Farfetch is turning to an old-school retail strategy: the private label brand.
On Wednesday, the luxury marketplace and platform launched There Was One, a womenswear label of wardrobe staples that will be exclusively sold on Farfetch.com. To develop the line, Farfetch tapped the design and production capabilities of the New Guards Group, the firm behind hype-defining brands like Off-White and Palm Angels. But There Was One takes a decidedly anti-hype approach. The range offers minimalist closet staples for women priced under $2,000 with a sustainable angle, including a $95 organic cotton T-shirt and a $1,400 leather biker jacket made in a tannery certified by non-profit Leather Working Group for environmental best practices.
Farfetch’s chief brand officer Holli Rogers said the line was informed by consumer shopping data that showed that since the start of the pandemic, customers have been “investing in pieces that would last them possibly a lifetime” and preferring items made with some kind of sustainable element.
Farfetch enlisted Penny Martin, editor of the revered independent magazine The Gentlewoman, to develop the brand launch campaign for There Was One, and she brought in stylists Karen Binns, Ellie Grace Cumming and Emilie Kareh to dress three women of their choice: musician Honey Dijon, composer Lucinda Chua and designer Rym Beydoun, respectively. The images, which will be shared on There Was One’s Instagram account, were shot by Katja Rahlwes.

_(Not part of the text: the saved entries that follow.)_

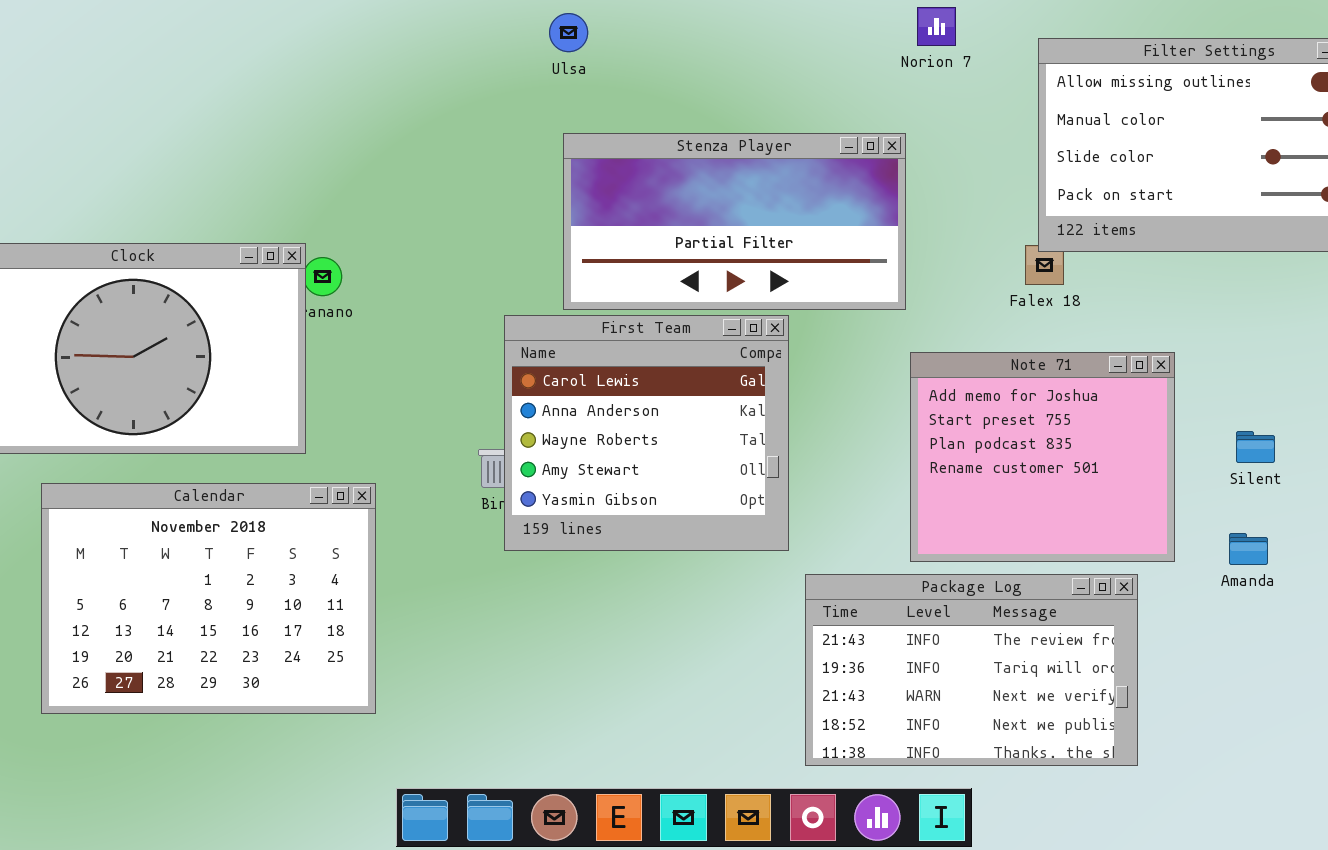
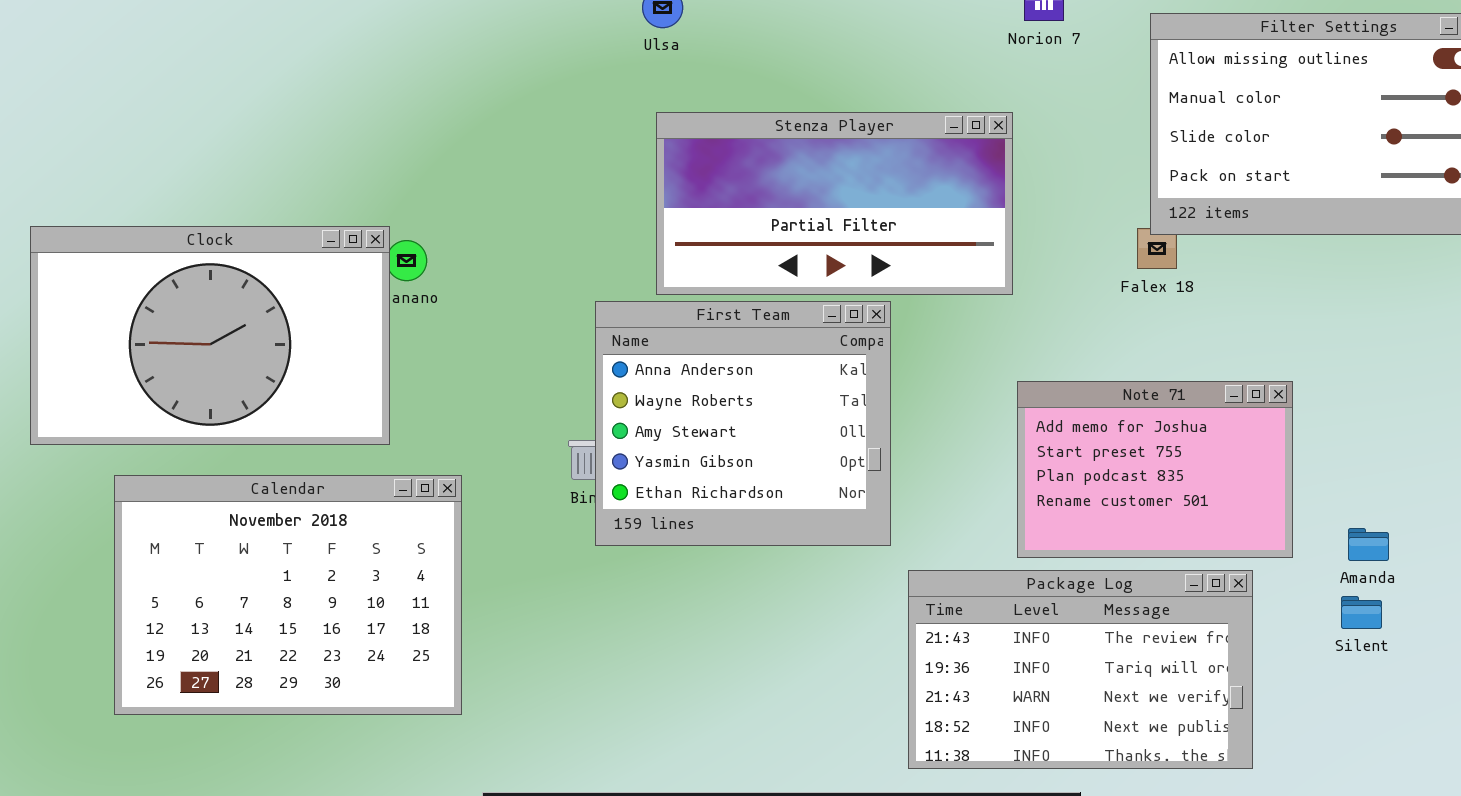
First Team: [504,315,789,551] -> [595,301,891,546], scrolled down 1 row
Note 71: [910,352,1175,562] -> [1017,381,1293,558], resized
Silent: [1236,431,1275,463] -> [1341,596,1382,629], moved

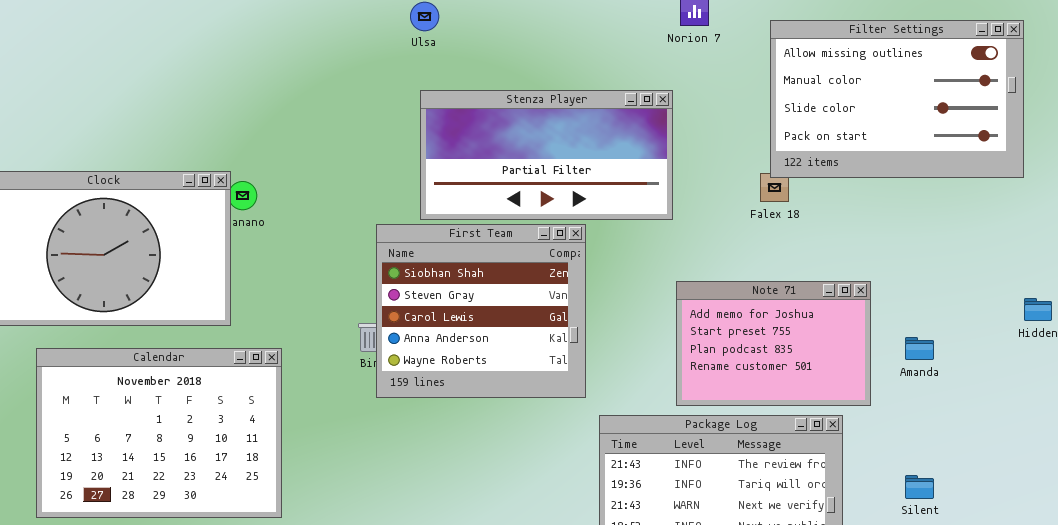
First Team: [595,301,891,546] -> [376,224,586,398], scrolled up 3 rows
Amanda: [1348,528,1389,561] -> [905,337,934,360], moved
Silent: [1341,596,1382,629] -> [905,475,934,499], moved

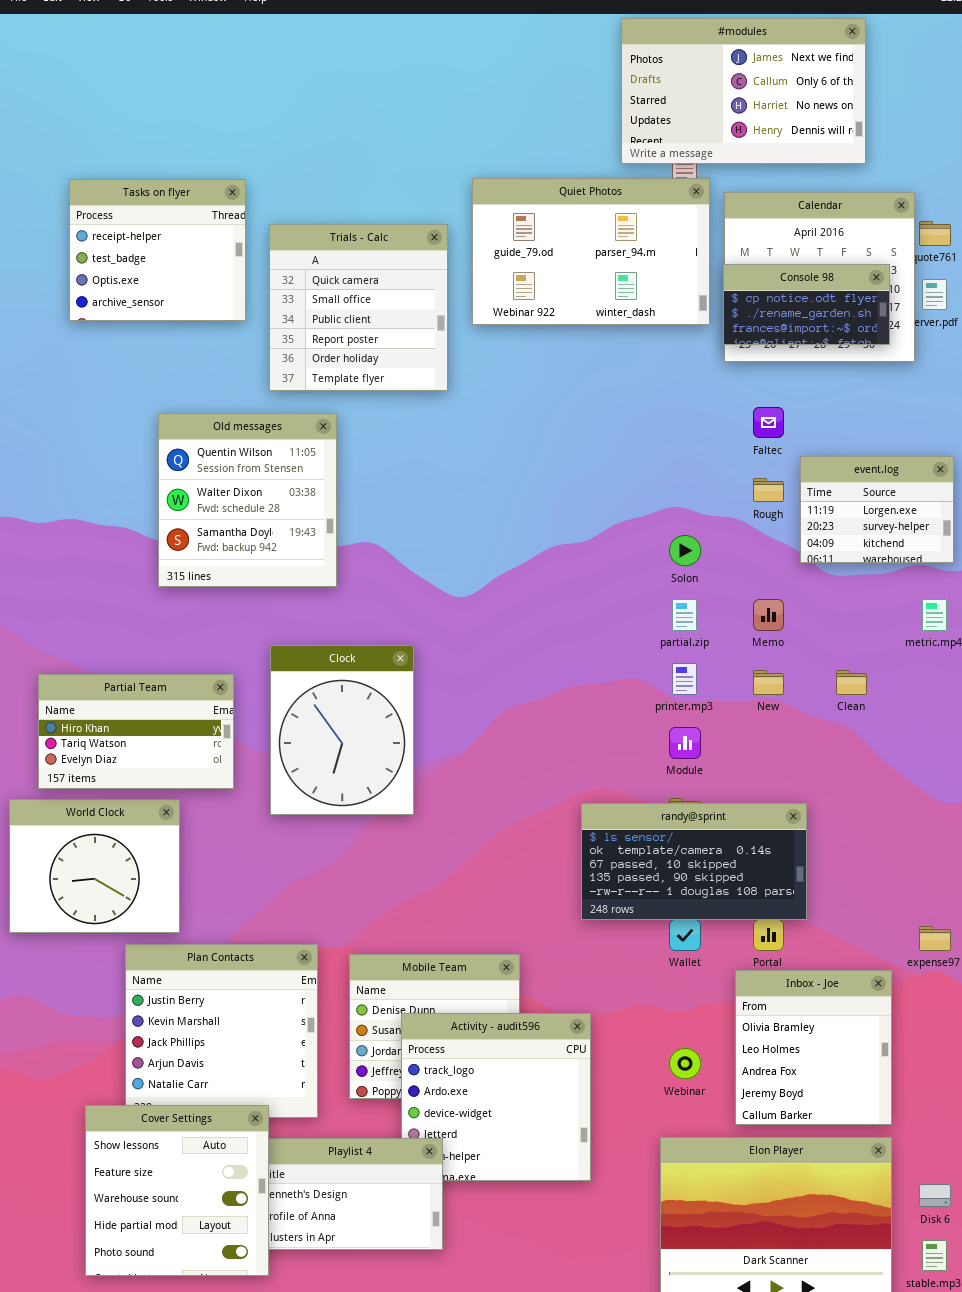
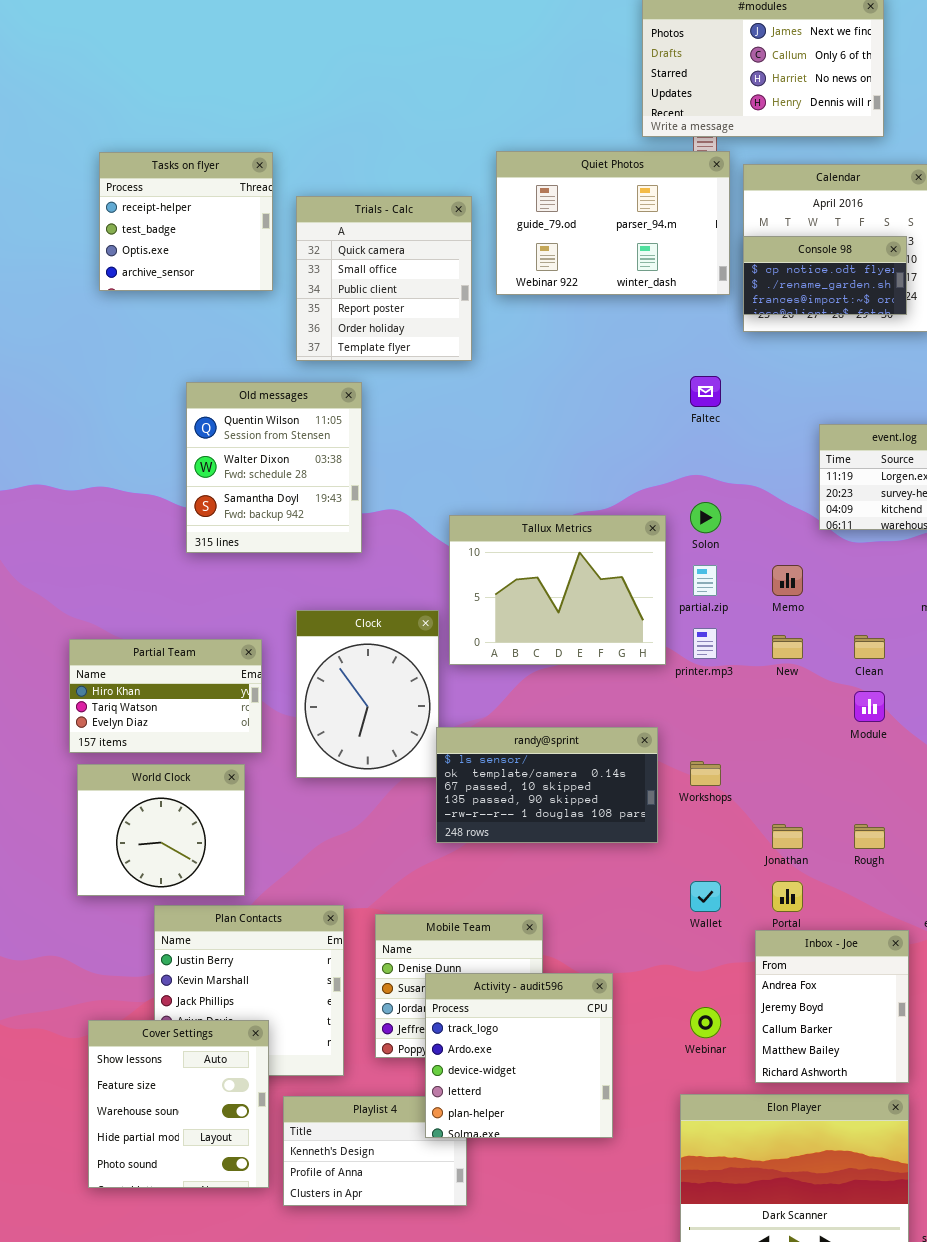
Faltec: [753,407,784,438] -> [690,376,721,407], moved
Rough: [753,478,784,502] -> [854,824,885,849], moved
Tallux Metrics: none -> [449,515,666,665], opened
Module: [669,727,701,759] -> [854,691,885,722], moved
World Clock: [9,799,180,933] -> [77,764,245,896], moved
randy@sprint: [581,803,807,920] -> [436,727,658,843], moved
Inbox - Joe: [735,970,892,1125] -> [755,930,909,1083], scrolled down 2 rows
Activity - audit596: [401,1013,591,1181] -> [425,973,613,1138], raised
Cover Settings: [85,1105,269,1276] -> [88,1020,269,1188], moved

The label won’t have its own website, however, as the rest of New Guards Group’s brands have. It will be discoverable on Farfetch.com alongside the marketplace’s luxury offering and within its “Conscious Edit” of sustainable fashion. (Rogers said sales of Farfetch’s “conscious” pieces grew more than three times faster than the average item in 2020.) The mix extends to the product imagery, where the aforementioned T-shirt, for example, is styled with a Chopova Lowena skirt, while the jacket is worn with Bottega Veneta combat boots. New products will be released every couple of months and will be additions to the current lineup, which will continue to be available.
Retailers have long used private label brands to generate higher profit margins and appeal to customers looking for classic basics at less than designer prices. For Farfetch, this launch comes amid a boom for the brand, which emerged as one of the biggest winners of the accelerated online shopping brought on by the pandemic. In 2020, the company sold more than $3 billion worth of goods, up 49 percent year-over-year, and got closer to its goal of profitability by the end of 2021 (to which Farfetch said it is still on track to reach). Farfetch also inked a joint venture in China with tech giant Alibaba and brought on new investment from some of luxury’s most influential players, Richemont and the Pinault family’s Artémis fund. In the most recent quarter ending Jun. 20, Farfetch’s revenue was up 43 percent year-over-year to $523 million.
While the pandemic also helped Farfetch cut back on the discounting and customer acquisition costs that have dogged its bottom line, it is still searching for ways to increase its margins and help convince investors that buying New Guards Group in August 2019 made strategic sense in a competitive luxury retail market.
On the most recent call with analysts in August 2021, Farfetch chief executive José Neves billed the acquisition as a success, explaining the goal was to “create a pipeline of original content and exclusive collabs that will drive brand and a significant halo effect to increase the engagement of our global customers around the Farfetch brands, and ultimately, drive more organic traffic.”
He also emphasised the success of Palm Angels, the most well-known brand in the group after Off-White, announcing Farfetch had acquired ownership of both Palm Angels’ operating company and brand trademark. The investment is notable given Farfetch’s more complicated relationship with Off-White: New Guards Group operates the brand through a licensing agreement, but in July, LVMH acquired the trademark to Off-White from founder Virgil Abloh.
When asked about the implications of the LVMH acquisition by analysts in August, Neves said it validated New Guards Group’s capabilities and said more brands are in development.